4. Test Baseline (2026-04-20)
$ go test ./core/engine ./core/adapter ./core/authority ./cmd/sparrow -count=1
ok github.com/seaweedfs/seaweed-block/core/engine 0.016s
ok github.com/seaweedfs/seaweed-block/core/adapter 2.344s
ok github.com/seaweedfs/seaweed-block/core/authority 4.569s
ok github.com/seaweedfs/seaweed-block/cmd/sparrow 2.264s
$ go test ./... -count=1
(14 packages, all PASS)
193 Go tests across the P14 scope. L2 subprocess smoke (TestS7Process_RealSubprocessRestartSmoke) spawns a real sparrow binary twice on the same store directory and asserts the pinned JSON pass-line schema.
5. Residual Risks
| # | Risk | Scope / carry-forward |
|---|---|---|
| 1 | Windows os.RemoveAll on t.TempDir() can race with lock-file release during teardown. No correctness impact. |
S7 sketch §8.5 — logged as t.Logf, not a failure. |
| 2 | Claim 15 PARTIAL: fence quantitative timeout-bound is adapter-package-owned, depends on the uncommitted fence-watchdog branch committing. | v3-phase-14-s8-p15-handoff.md item 11 — P14 internal follow-up, NOT P15. Single adapter test replaces PARTIAL status. |
| 3 | L2 subprocess drives mint via StaticDirective; it does NOT construct ObservationHost / controller / bridge / adapter. Full heartbeat-ingress and real-binary adapter route are L1-only in S8. |
P15 T1 Frontend + Data Path (handoff items #1 and #2). |
No S8-blocking correctness residuals. One adapter-owned quantitative fence proof (Claim 15) remains as P14-internal follow-up per row 11 of the handoff table — not a P15 track, not an S8 gate. Zero backward-authority-mint residuals. Zero silent-idle residuals.
6. P15 Track Owners
Handoff complete per v3-phase-14-s8-p15-handoff.md, aligned to canonical v3-phase-15-product-plan.md §4. Every P14 residual product gap has a named P15 track and a concrete first-proof gate:
- T1 Frontend + Data Path Contract (includes subprocess heartbeat ingress)

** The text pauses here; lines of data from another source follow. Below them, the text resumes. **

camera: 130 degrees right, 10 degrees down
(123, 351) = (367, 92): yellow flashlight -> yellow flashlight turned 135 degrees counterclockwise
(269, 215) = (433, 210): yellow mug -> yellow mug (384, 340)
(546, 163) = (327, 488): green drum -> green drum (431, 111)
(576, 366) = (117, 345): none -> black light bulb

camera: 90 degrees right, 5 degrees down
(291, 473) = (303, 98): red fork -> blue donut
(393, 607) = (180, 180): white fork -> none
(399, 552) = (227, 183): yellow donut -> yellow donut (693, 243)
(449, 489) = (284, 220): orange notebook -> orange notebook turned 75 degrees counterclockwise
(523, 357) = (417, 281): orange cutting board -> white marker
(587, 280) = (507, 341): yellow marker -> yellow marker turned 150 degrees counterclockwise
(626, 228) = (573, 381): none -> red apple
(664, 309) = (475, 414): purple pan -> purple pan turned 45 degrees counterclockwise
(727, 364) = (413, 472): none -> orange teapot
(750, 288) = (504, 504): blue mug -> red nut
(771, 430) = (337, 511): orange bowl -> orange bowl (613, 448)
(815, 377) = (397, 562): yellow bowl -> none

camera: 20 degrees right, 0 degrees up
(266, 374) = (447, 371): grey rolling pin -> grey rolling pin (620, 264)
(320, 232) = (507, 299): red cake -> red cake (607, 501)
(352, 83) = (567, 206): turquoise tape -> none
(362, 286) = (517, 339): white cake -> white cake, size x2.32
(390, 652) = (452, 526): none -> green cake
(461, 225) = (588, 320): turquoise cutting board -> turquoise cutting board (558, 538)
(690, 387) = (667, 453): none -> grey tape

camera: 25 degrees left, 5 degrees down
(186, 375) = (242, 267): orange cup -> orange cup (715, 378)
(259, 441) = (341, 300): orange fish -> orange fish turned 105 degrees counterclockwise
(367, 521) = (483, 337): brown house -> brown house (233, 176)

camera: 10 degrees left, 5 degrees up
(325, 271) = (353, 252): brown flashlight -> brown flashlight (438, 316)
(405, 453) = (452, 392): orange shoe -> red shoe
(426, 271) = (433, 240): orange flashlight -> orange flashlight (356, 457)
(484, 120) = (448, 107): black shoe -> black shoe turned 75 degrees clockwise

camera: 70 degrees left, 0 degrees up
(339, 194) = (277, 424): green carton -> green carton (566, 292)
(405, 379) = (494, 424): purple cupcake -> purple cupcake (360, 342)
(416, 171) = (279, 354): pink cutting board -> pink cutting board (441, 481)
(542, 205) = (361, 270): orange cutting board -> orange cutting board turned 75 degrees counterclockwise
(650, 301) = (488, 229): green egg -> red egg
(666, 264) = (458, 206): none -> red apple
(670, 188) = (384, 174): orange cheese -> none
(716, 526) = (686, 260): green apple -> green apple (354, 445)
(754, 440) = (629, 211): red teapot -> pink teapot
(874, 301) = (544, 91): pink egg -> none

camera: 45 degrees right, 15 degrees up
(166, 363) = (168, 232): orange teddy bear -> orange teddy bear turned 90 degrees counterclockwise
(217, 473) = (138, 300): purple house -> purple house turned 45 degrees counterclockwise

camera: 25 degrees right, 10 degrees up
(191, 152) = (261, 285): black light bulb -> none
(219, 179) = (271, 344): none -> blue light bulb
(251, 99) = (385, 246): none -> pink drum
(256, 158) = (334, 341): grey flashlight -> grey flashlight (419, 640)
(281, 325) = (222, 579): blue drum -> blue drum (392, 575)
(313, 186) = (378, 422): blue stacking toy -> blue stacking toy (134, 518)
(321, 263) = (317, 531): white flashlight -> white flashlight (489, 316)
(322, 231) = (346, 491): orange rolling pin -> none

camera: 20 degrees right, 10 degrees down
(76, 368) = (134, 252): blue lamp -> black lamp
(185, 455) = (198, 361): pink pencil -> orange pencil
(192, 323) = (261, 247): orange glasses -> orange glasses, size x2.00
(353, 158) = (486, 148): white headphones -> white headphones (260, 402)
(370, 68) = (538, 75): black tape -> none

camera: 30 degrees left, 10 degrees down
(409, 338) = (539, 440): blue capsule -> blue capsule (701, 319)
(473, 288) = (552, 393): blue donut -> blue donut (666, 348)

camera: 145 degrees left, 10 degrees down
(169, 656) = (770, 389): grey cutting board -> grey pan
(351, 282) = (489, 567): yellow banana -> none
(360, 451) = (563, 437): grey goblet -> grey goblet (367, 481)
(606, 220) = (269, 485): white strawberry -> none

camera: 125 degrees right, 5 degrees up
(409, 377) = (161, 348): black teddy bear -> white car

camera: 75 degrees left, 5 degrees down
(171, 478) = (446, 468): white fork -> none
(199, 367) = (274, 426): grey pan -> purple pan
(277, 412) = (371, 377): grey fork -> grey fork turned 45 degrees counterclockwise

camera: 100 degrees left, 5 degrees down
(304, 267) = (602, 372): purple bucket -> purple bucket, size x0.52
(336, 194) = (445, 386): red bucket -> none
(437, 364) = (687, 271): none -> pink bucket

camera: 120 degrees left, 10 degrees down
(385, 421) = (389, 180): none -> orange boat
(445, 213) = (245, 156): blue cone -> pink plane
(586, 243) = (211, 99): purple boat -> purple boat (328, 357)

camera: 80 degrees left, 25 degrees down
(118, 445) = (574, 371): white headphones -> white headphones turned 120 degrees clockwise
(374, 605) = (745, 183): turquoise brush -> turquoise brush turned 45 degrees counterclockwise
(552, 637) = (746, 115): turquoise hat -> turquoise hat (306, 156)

- T2 CSI / External Lifecycle Surface
- T3 External Control API
- T4 Security And Auth Posture
- T5 Diagnostics And Explainability
- T6 Operator Workflow
- T7 V2/V3 Coexistence And Migration
- T8 Deployment / Upgrade / Release Hardening
- Final Gate — Cluster Validation Agent
7. Final P14 Claim
P14 has closed one bounded single-active-master internal topology/control-plane truth loop for the accepted topology set. Observation is system-fed; authority is durable, single-owner, and restart-recovered; convergence has bounded fate; the real
VolumeBridge → adapterroute re-anchors across restart without backward mint or old-slot revival.P14 has NOT closed CSI, external API, frontend data path, migration, security, deployment, performance, or production readiness. Those nine tracks are handed off to P15 with concrete first-proof gates. Multi-master, V2
HandleAssignment/promote/demotesemantics, and heartbeat-as-authority are explicit non-goals — not deferrals.
8. Sign-off State
- Architect — pending review of this matrix + handoff.
- Tester — pending reproducibility check (commands in §4).
- 14A final targeted pass — pending (scope in
v3-phase-14a-checklist.md).
S8 cannot be accepted until all three sign off. After that, P14 is closed and the next active work is P15 T1 Frontend.